START AVAILABLE RECORDS

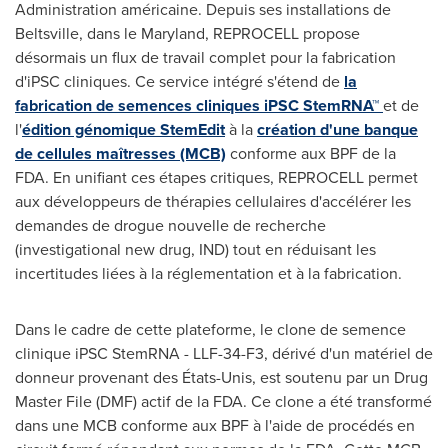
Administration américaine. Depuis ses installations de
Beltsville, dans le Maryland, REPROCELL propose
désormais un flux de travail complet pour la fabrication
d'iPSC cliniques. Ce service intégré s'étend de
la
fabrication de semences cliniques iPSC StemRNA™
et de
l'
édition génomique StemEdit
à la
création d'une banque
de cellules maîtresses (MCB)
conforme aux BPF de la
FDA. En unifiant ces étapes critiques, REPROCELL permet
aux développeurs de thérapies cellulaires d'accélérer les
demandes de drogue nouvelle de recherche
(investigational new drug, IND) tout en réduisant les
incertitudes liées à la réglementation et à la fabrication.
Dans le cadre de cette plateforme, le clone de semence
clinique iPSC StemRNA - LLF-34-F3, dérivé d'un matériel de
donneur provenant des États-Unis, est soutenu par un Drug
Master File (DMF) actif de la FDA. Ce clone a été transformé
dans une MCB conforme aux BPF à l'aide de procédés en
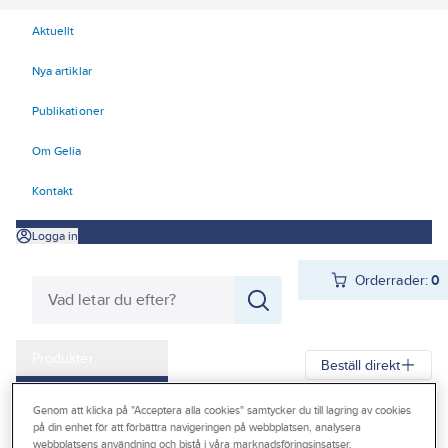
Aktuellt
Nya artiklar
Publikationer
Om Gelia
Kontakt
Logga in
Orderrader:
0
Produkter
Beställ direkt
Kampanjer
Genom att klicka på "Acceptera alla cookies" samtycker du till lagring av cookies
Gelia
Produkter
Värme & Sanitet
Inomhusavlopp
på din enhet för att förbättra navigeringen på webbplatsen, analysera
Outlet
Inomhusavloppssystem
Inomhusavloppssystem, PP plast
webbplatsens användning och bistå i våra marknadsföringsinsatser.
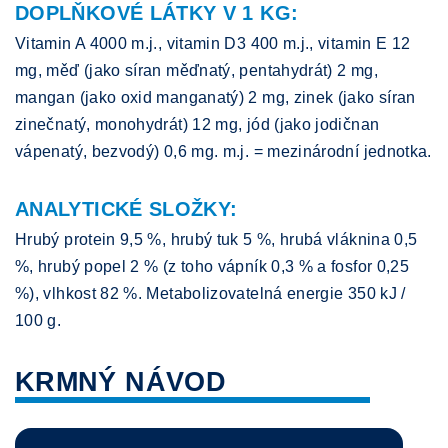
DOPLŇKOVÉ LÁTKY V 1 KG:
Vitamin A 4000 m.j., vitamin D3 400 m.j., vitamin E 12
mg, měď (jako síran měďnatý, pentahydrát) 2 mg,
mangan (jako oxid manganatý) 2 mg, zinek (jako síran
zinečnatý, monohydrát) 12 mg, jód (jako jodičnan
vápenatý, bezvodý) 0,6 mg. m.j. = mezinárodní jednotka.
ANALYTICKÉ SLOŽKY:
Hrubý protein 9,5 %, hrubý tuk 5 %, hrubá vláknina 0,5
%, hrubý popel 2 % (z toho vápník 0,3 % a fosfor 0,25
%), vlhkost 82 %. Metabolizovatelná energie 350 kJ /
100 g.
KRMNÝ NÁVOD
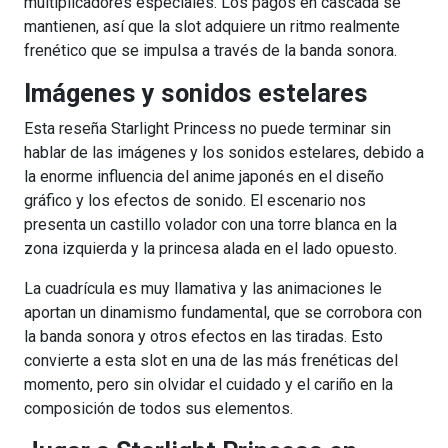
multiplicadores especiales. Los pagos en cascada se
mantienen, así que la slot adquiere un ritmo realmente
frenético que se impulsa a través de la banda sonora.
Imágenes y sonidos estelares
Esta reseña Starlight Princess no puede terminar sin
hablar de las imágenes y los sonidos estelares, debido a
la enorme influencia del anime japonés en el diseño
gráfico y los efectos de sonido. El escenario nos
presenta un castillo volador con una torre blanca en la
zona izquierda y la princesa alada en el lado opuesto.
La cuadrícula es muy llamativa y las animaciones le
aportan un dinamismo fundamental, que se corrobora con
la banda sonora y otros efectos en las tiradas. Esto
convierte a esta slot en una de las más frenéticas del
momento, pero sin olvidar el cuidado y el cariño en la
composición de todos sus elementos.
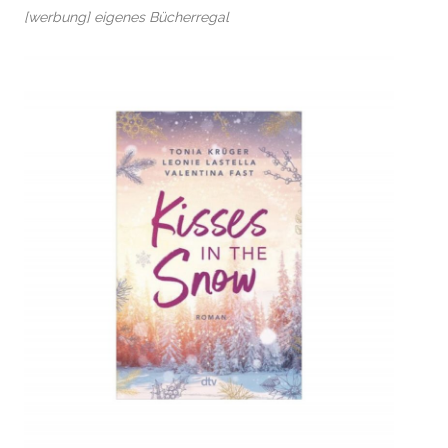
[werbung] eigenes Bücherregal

END AVAILABLE RECORDS

WHAT THE TASK ASKS: Could you output all of the entries above exactly? Leave the pictures out.

TASK RESULT:
Administration américaine. Depuis ses installations de
Beltsville, dans le Maryland, REPROCELL propose
désormais un flux de travail complet pour la fabrication
d'iPSC cliniques. Ce service intégré s'étend de
la
fabrication de semences cliniques iPSC StemRNA™
et de
l'
édition génomique StemEdit
à la
création d'une banque
de cellules maîtresses (MCB)
conforme aux BPF de la
FDA. En unifiant ces étapes critiques, REPROCELL permet
aux développeurs de thérapies cellulaires d'accélérer les
demandes de drogue nouvelle de recherche
(investigational new drug, IND) tout en réduisant les
incertitudes liées à la réglementation et à la fabrication.
Dans le cadre de cette plateforme, le clone de semence
clinique iPSC StemRNA - LLF-34-F3, dérivé d'un matériel de
donneur provenant des États-Unis, est soutenu par un Drug
Master File (DMF) actif de la FDA. Ce clone a été transformé
dans une MCB conforme aux BPF à l'aide de procédés en
Aktuellt
Nya artiklar
Publikationer
Om Gelia
Kontakt
Logga in
Orderrader:
0
Produkter
Beställ direkt
Kampanjer
Genom att klicka på "Acceptera alla cookies" samtycker du till lagring av cookies
Gelia
Produkter
Värme & Sanitet
Inomhusavlopp
på din enhet för att förbättra navigeringen på webbplatsen, analysera
Outlet
Inomhusavloppssystem
Inomhusavloppssystem, PP plast
webbplatsens användning och bistå i våra marknadsföringsinsatser.
DOPLŇKOVÉ LÁTKY V 1 KG:
Vitamin A 4000 m.j., vitamin D3 400 m.j., vitamin E 12
mg, měď (jako síran měďnatý, pentahydrát) 2 mg,
mangan (jako oxid manganatý) 2 mg, zinek (jako síran
zinečnatý, monohydrát) 12 mg, jód (jako jodičnan
vápenatý, bezvodý) 0,6 mg. m.j. = mezinárodní jednotka.
ANALYTICKÉ SLOŽKY:
Hrubý protein 9,5 %, hrubý tuk 5 %, hrubá vláknina 0,5
%, hrubý popel 2 % (z toho vápník 0,3 % a fosfor 0,25
%), vlhkost 82 %. Metabolizovatelná energie 350 kJ /
100 g.
KRMNÝ NÁVOD
multiplicadores especiales. Los pagos en cascada se
mantienen, así que la slot adquiere un ritmo realmente
frenético que se impulsa a través de la banda sonora.
Imágenes y sonidos estelares
Esta reseña Starlight Princess no puede terminar sin
hablar de las imágenes y los sonidos estelares, debido a
la enorme influencia del anime japonés en el diseño
gráfico y los efectos de sonido. El escenario nos
presenta un castillo volador con una torre blanca en la
zona izquierda y la princesa alada en el lado opuesto.
La cuadrícula es muy llamativa y las animaciones le
aportan un dinamismo fundamental, que se corrobora con
la banda sonora y otros efectos en las tiradas. Esto
convierte a esta slot en una de las más frenéticas del
momento, pero sin olvidar el cuidado y el cariño en la
composición de todos sus elementos.
[werbung] eigenes Bücherregal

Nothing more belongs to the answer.